Inferring copy number dosage effects in human cancer data
We next compared the integrated model to the total CN model on a recently published cohort of cell lines and primary tumors with scDNA and scRNA matched data from Funnell et al.1 We applied TreeAlign on data previously collected from patient derived xenografts of TNBC (n = 2), HGSC (n = 7), and from primary ovarian cancer (n = 1). In addition we tested the model on 184-hTERT (n = 6) cell lines engineered to induce genomic instability from a diploid background with CRISPR loss of function of TP53 combined with BRCA1 or BRCA2. Both integrated and total CN TreeAlign were run on matched DLP+ and 10x scRNA-seq data. In this analysis, we investigated the impact of p(k) on interpretability of genotype-phenotype linking. As expected, the integrated model characterized more clones (Fig. 5b) and achieved a lower number of cells not confidently assigned to a subclone (Fig. 5c). For cells that were assigned confidently by the integrated model but not the total CN model, their InferCNV corrected expression showed higher correlation coefficient with the CN profiles of subclones assigned by the integrated model compared to random subclones (Fig. 5d; Extended Data Fig. 7), implying better performance of the integrated model.
For high expression genes (top 40% in terms of normalized expression levels) located in clone specific copy number (CSCN) regions, 77.3% had p(k) > 0.5 suggesting their expression is dependent on copy number (Extended Data Fig. 8a, b, c). When we summarized p(k) by genomic locations, we noticed that genes located at the same CSCN region had more consistent p(k). Notably, p(k) of genes in a contiguous region exhibited significantly lower variation compared to randomly sampled genes across different regions (Fig. 5a, e). This is consistent with multiple genes in a CNA transcriptionally impacted by a singular genomic event. In addition to broad regions of the genome, we note that subclonal high-level amplifications affecting known oncogenes have been identified previously1. Using TreeAlign, we also identified subclonal amplifications of oncogenes accompanied by consistent changes in gene expression. For example, in SA1096 and OV2295, subclonal upregulation of MYC expression coincides with the clone-specific MYC amplification with p(k) > 0.8 (Extended Data Fig. 9a). To investigate whether MYC pathway activation was also impacted by non-CNA driven effects, we performed pathway enrichment on genes with low p(k) and found genes in the Hallmark MYC Target V1 gene set34 in OV2295, SA1052 and SA610. Combined with HLAMP results, this suggests the pathway can be regulated by both CN dosage effects and other (potentially non-genomic) effects at the subclonal level (Extended Data Fig. 9b, c), further highlighting the importance of p(k) for interpreting the mechanism of gene dysregulation.

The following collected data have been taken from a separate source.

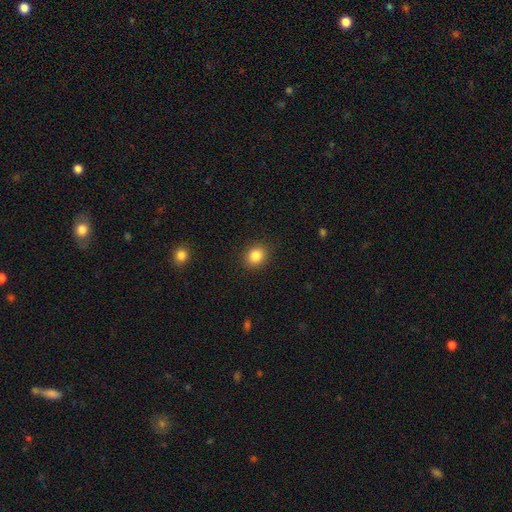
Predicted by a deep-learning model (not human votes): Morphology: type=smooth (85%); roundness=round (71%); merging=none (89%).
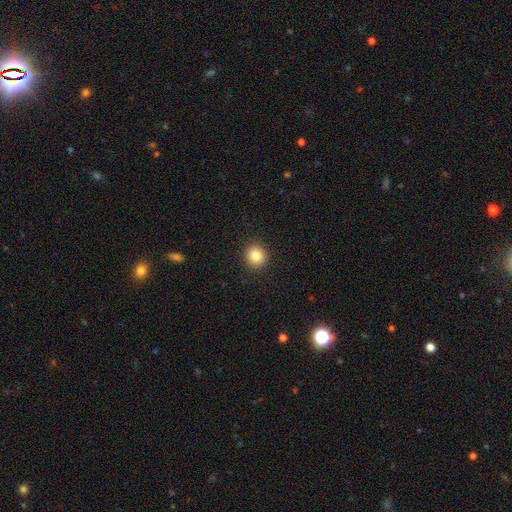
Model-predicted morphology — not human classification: Smooth or featured? Predicted: smooth (p=0.84). How rounded? Predicted: round (p=0.89). Merging? Predicted: none (p=0.92).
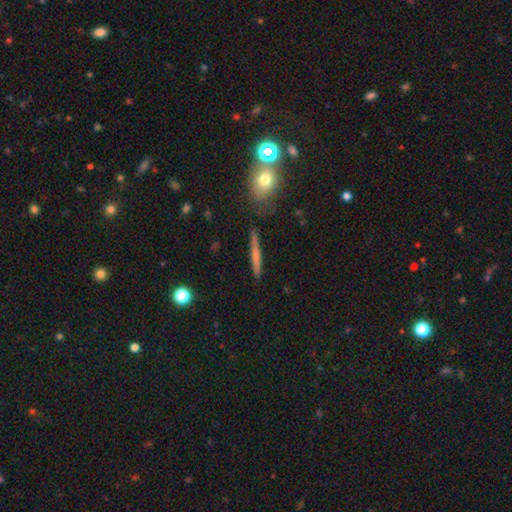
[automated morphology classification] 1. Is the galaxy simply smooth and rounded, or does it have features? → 57% smooth, 35% featured or disk, 8% star or artifact.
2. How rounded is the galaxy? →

Clone-specific transcriptional profiles highlight clonal divergence in immune pathways
We next sought to interpret clone-specific transcriptional phenotypes and phenotypic divergence during clonal evolution from TreeAlign mappings. For patient 022, differential expression and gene set enrichment analysis identified genes and pathways upregulated in each clone (Fig. 6a, b). In total, we found 1346 genes significantly upregulated (adjusted P < 05, MAST35) in at least one of the subclones in patient 022. 52.1% (701) of these genes were not located in CSCN regions, while 47.9% (645) genes were located within CSCN regions. For 90.7% (585/645) of genes in CSCN regions, p(k) was > 0.5, reflecting probable gene dosage effects.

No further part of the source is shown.